Pacelli – La Rai è scossa da un terremoto: il neo presidente itaolo svizzero con solidi legami tra i leghisti e l’Amministratore Delegato pentastellato sembra abbiano finalmente trovato un accordo per la nomina dei vertici delle reti e dei telegiornali dell’azienda radiotelevisiva pubblica, prima che finisca l’incantesimo giallo-verde.
Sodano – Non mi preoccuperei affatto. Gli abitanti del palazzo di viale mazzini 14 sanno per lunga esperienza che non si tratta di terremoto ma soltanto di scosse di assestamento. Sono trascorsi molti anni da quando una legge di riforma della Rai (1975) mandava in soffitta il latifondo democristiano e apriva la stagione della lottizzazione, cioè la diretta responsabilità delle formazioni politiche espressione delle tre grandi correnti di pensiero del 900 che hanno fondato la democrazia repubblicana nel nostro paese: cattolica, laica e comunista. Nella sua attuazione furono certamente commessi degli errori, ma una idea migliore non è mai stata proposta per assicurare ai cittadini un servizio pubblico radiotelevisivo rispettoso delle diverse “idee politiche” che si esprimono nella società civile. E infatti con il “governo del cambiamento” non cambia nulla. Il presidente della Rai Foa e l’ad Salini dopo la solita lunga trattativa hanno trovato l’accordo per fare una lista di nomi papabili per la direzione delle reti e dei tg. Più in là non si sono spinti. Chi deve fare le nomine sono i due vicepremier: infatti non più tardi di una settimana fa Salvini volle assicurare tutti che lui ci stava pensando “serenamente” ragionando con Luigi Di Maio per “valorizzare le risorse interne e non lottizzare”.
Pacelli – Niente di nuovo, è quasi un rituale che si perpetua ad ogni nomina di ogni Consiglio di Amministrazione, malgrado i ripetuti propositi di voler garantire la neutralità e l’oggettività del servizio pubblico radiotelevisivo.

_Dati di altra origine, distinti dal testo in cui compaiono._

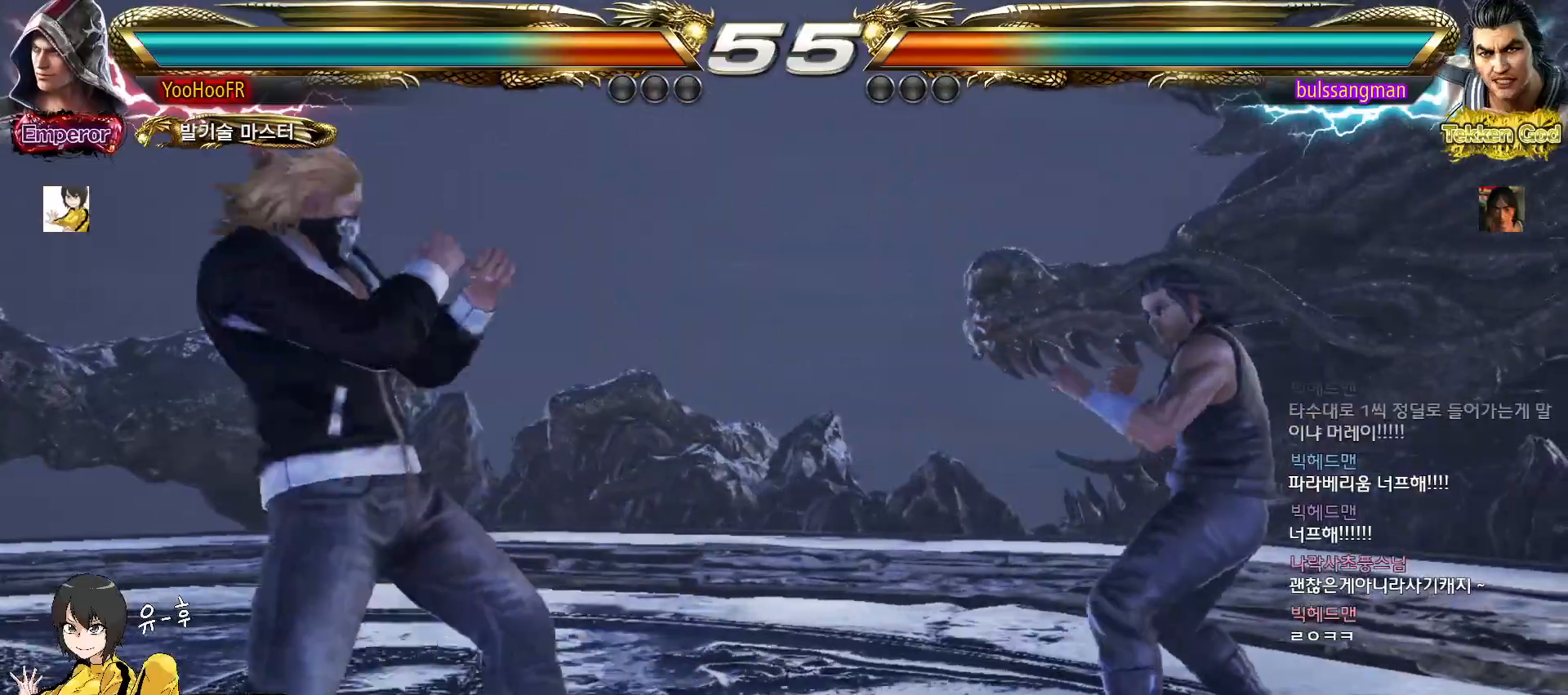
{"buttons": [], "left_stick": "left", "events": [[150, "left_stick", "center"], [200, "left_stick", "left"], [267, "left_stick", "center"], [317, "left_stick", "right"], [367, "left_stick", "center"], [450, "left_stick", "left"]]}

C’è solo da chiedersi se questa volta non si sia un pochino esagerato, magari profittando di quelle conversioni al nuovo verbo di persone che già operano in Rai. Se però si guarda al passato ci si rende conto che i cambi di casacca sono stati piuttosto frequenti, anche se il limite massimo sembra essere rappresentato da 3 “saltini”: ci vuole una certa faccia tosta quando si tratta di personaggi noti al pubblico radiotelevisivo, ma gli interessati assicurano che ne vale la pena.
Sodano – Bravo Pacelli, niente di nuovo. Ripetiamo insieme il verbo del Gattopardo “tutto cambi perché nulla cambi”, casomai con un leggero accento campano. Quanto poi alle conversioni e ai cambi di casacca ti prego di limitare il tuo sguardo all’ultimo ventennio. Nell’altro passato, quello della seconda metà del ‘900, questa pratica non c’era e i manager portavano con orgoglio la loro casacca.
Pacelli – Finita l’epoca degli inossidabili fedelissimi, tipo Pippo Baudo che pagò duramente con la cessione di un palazzo a Roma un momento di infedeltà alla Rai, un’offesa alla parsa politica egemone che ne era il supremo reggitore. Finita l’epoca di Michele Santoro, una fede che non crolla tanto da provocare alla fine il crollo del Michele nazionale. Oggi consiglieri cossighiani e cossighiane di ferro scoprono un quasi naturale simpatia per i pentastellati, mentre il cosiddetto riposizionamento coinvolge anche persone dimenticate in uno dei tanti cimiteri degli elefanti aziendali e risorgono dinosauri e dinosaure che sembravano chiaramente sulla strada di divenire dei fossili. E’ un segno di vitalità dell’azienda radiotelevisiva pubblica o l’ulteriore conferma che tutti gli italiani hanno una famiglia, legittima o meno (e talora più di una) da mantenere?
Sodano – Non è peccato “avere famiglia” e sarebbe cosa buona e giusta se vi fossero segni di vitalità del servizio pubblico. Per chi come me vi ha trascorso una parte importante della propria vita, la RAI sarà sempre, anche nei momenti più grigi della sua produzione, l’impresa culturale più importante del nostro Paese, un patrimonio straordinario della comunità nazionale. Lo dimostra il fatto che per quanti, molti e potenti, si sono adoperati nel tentativo di ridurne la capacità produttiva se non addirittura di screditarla e cancellarla dalla scena nominando ai suoi vertici fior di incapaci, l’azienda è e rimane ai primi posti tra le televisioni del mondo.